Imagine that this refinery had its name in English whilst a sugar factory situated in an Anglophone region found itself with a name in French.
Imagine that for thirty years there has been no development in your village.
Imagine that when you complain you are either called a secessionist or the enemy from within; better still you even asked to go back to your home in Gabon.
That is superficially the daily lot of your Anglophone brothers who after thirty years ask themselves whether they made the right choice, since only they were asked if they wanted reunification with their Francophone brother, at a time when the latter was in the middle of a war and terrorism was at its worst; he voted with his heart and with his eyes completely closed.
Today when he talks about federalism, he only just wants to be able to manage his village and leave everything else to a central authority. His brother of the East might request the same so he can benefit from his timber, which is logged without asking his opinion.
Every time a people have felt threatened as a linguistic, ethnic, or religious minority, the solution has been autonomy and decentralization (Bosnia, South Africa, Tanzania, Nigeria, Croatia, Russia etc.)
Fortuitously, Cameroon was born in Berlin towards of the 19th century. Fortuitously, it was divided into Anglophone and Francophone areas. Nevertheless, this is a reality we have to live with without hiding behind pseudo-nationalists and pseudo-patriots whose reasoning is tantamount to intellectual masturbation.
Who is more nationalist and patriotic than the other? The Cameroonian who embezzles billions with impunity or the Cameroonian who calls for a debate on Federalism?
It is sad to speak in terms of Anglophones and Francophones but alas, that is the realty of the situation. When one discusses Francophone Bar Associations, Francophonie and other associations founded simply on the basis the use of a common language that also, is reality.
New bank notes have just been issued on which nothing is written in English. Is that in accordance with our constitution? Anglophones are now thinking like people from QUEBEC.
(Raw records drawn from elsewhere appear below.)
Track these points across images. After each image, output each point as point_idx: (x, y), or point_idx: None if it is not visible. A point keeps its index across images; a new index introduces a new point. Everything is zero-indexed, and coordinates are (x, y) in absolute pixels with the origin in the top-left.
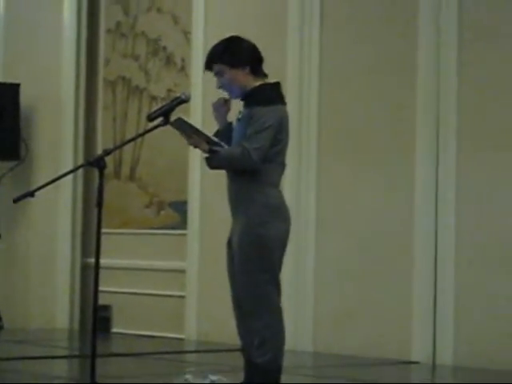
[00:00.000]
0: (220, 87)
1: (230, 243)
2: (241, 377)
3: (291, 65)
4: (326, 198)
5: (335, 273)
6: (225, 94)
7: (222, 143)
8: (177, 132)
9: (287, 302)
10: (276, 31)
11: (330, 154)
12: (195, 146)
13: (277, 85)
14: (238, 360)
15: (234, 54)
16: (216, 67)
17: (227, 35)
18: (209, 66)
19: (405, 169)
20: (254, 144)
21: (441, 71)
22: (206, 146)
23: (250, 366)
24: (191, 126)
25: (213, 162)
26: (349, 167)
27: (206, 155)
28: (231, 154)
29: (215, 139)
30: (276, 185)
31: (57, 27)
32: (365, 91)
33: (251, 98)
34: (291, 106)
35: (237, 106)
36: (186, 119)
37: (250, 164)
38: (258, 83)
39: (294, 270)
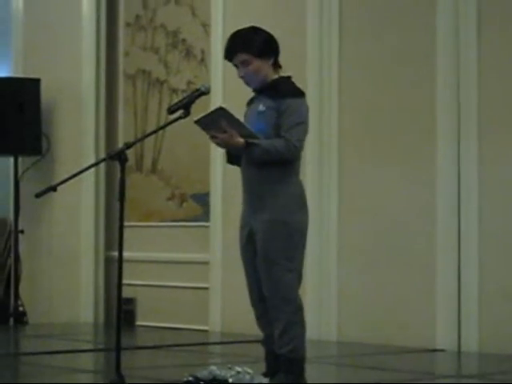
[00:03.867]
0: (242, 77)
1: (250, 236)
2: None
3: (311, 54)
4: (347, 184)
5: (358, 261)
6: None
7: (258, 135)
8: (196, 125)
9: (311, 292)
10: (295, 21)
11: (351, 141)
12: (219, 144)
13: (291, 78)
14: (263, 351)
15: (260, 45)
16: (241, 56)
17: (246, 26)
18: (231, 54)
19: (426, 153)
20: (295, 136)
21: (461, 57)
22: (242, 140)
23: (273, 357)
24: (231, 116)
25: (253, 154)
26: (370, 154)
27: (243, 148)
28: (274, 147)
29: (253, 131)
30: (298, 174)
31: (76, 21)
32: (385, 78)
33: (278, 91)
34: (311, 94)
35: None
36: (227, 109)
37: (294, 156)
38: (276, 75)
39: (317, 260)
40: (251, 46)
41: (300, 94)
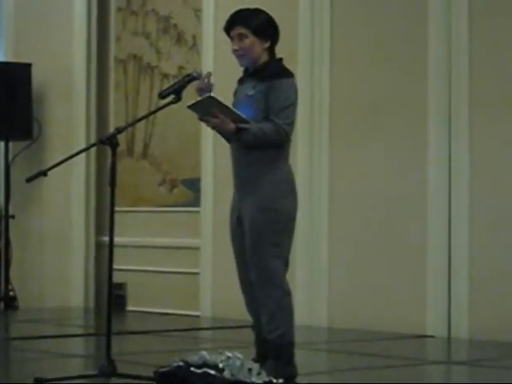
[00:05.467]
0: (235, 51)
1: (239, 220)
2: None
3: (302, 35)
4: (338, 172)
5: (349, 248)
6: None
7: (249, 120)
8: (190, 110)
9: (301, 278)
10: (287, 9)
11: (342, 128)
12: (214, 128)
13: (282, 60)
14: (253, 336)
15: (262, 24)
16: (240, 29)
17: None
18: (232, 25)
19: (418, 136)
20: (285, 119)
21: (452, 38)
22: (233, 126)
23: (263, 342)
24: (221, 104)
25: (243, 138)
26: (361, 137)
27: (233, 133)
28: (263, 131)
29: (243, 116)
30: (288, 158)
31: (67, 6)
32: (376, 60)
33: (266, 72)
34: (302, 75)
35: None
36: (216, 97)
37: (284, 140)
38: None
39: (307, 245)
40: (251, 21)
41: (288, 74)
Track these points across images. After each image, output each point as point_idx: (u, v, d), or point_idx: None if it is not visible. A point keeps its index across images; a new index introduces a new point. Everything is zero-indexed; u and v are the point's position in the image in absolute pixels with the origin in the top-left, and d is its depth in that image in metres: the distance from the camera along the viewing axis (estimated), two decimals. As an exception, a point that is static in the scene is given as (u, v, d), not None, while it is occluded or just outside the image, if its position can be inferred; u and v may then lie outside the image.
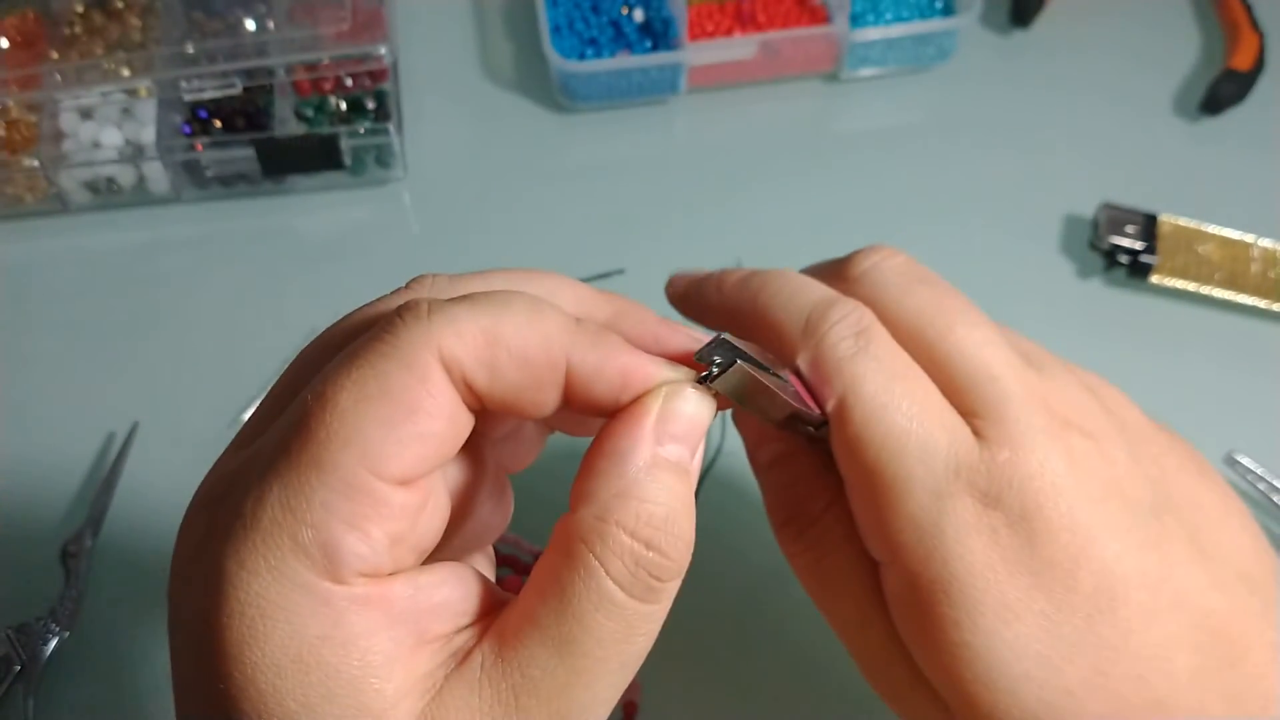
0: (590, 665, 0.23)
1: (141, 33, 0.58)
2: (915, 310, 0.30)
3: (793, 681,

When I heard political leader (an intellectual) Director General of a state-owned company say that we should have only one national language to be chosen by vote, I took the decision to write this letter at the dawn of 1995. The bridge towards our future will be built on what we remember of our past. The cries that we are trying to silence today will come to haunt our nights.
Our strength lies in our diversity and I am sure that any attempt to stifle this diversity, can only go to weaken us.